As far being calibrated within +/- 2dB... they include a calibration file in the receiver/processor that the mic comes with, and all of those calibration files will cause all the various mics to be calibrated to +/- 2dB. However, that does not mean that all the raw mics will necessarily be within +/- 2dB of each other. If that were the case, they probably would not need calibration files... and the fact they are calibrating them to within +/- 2dB would indicate the variances are likely greater than 2dB between various mics.

Therefore, the tested mic would not necessarily correspond to their claims, as it included no calibration file, and their claims include calibration files, since they are calibrated mics. With calibration it might have been a pure trace of the other mic. In this case, it appears the tested mic just happened to be +/- 2dB.


----------



## Reese

Yes, I see where you are going and you are probably correct.

I also believe that the vast majority of folks (including me) are better off buying something like an UMIK and be done with it. No fussing or having to worry about something working or not. 

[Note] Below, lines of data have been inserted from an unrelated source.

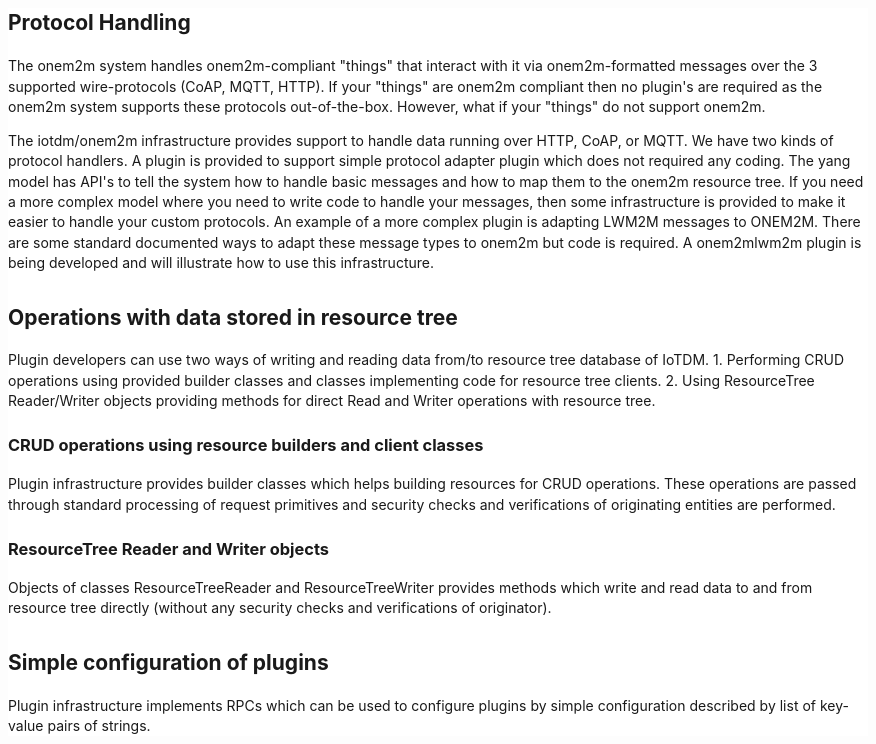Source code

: ## Protocol Handling

The onem2m system handles onem2m-compliant "things" that interact with it via onem2m-formatted messages over the 3
supported wire-protocols (CoAP, MQTT, HTTP).  If your "things" are onem2m compliant then no plugin's are required
as the onem2m system supports these protocols out-of-the-box.  However, what if your "things" do not support onem2m.

The iotdm/onem2m infrastructure provides support to handle data running over HTTP, CoAP, or MQTT.  We have two kinds
of protocol handlers.  A plugin is provided to support simple protocol adapter plugin which does not required any
coding.  The yang model has API's to tell the system how to handle basic messages and how to map them to the onem2m
resource tree.  If you need a more complex model where you need to write code to handle your messages, then some
infrastructure is provided to make it easier to handle your custom protocols.  An example of a more complex plugin is
adapting LWM2M messages to ONEM2M.  There are some standard documented ways to adapt these message types to onem2m but
code is required.  A onem2mlwm2m plugin is being developed and will illustrate how to use this infrastructure.

## Operations with data stored in resource tree

Plugin developers can use two ways of writing and reading data from/to resource tree database of IoTDM.
    1. Performing CRUD operations using provided builder classes and classes implementing code for
    resource tree clients.
    2. Using ResourceTree Reader/Writer objects providing methods for direct Read and Writer operations
    with resource tree.

### CRUD operations using resource builders and client classes

Plugin infrastructure provides builder classes which helps building resources for CRUD operations. 
These operations are passed through standard processing of request primitives and security checks and verifications
of originating entities are performed.

### ResourceTree Reader and Writer objects

Objects of classes ResourceTreeReader and ResourceTreeWriter provides methods which write and read data to and from
resource tree directly (without any security checks and verifications of originator).

## Simple configuration of plugins

Plugin infrastructure implements RPCs which can be used to configure plugins by simple configuration described by
list of key-value pairs of strings.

All kidding side about the Audyssey Mics and steak dinners, I'm still pretty amazed that a measly $100 buys you a system like REW/UMIK.


----------



## jmoussa

hi everyone. Could someone please advise me whats the best way to calibrate multiple subs . they are on the same side but at different distances. Ill be using audussey multi xt . No spl meter , just the one i have on my phone. its a 7.2 avr but it reads the two as one.

much appreciated.


----------



## jmoussa

im also looking at getting 2 sb 13 ultras


----------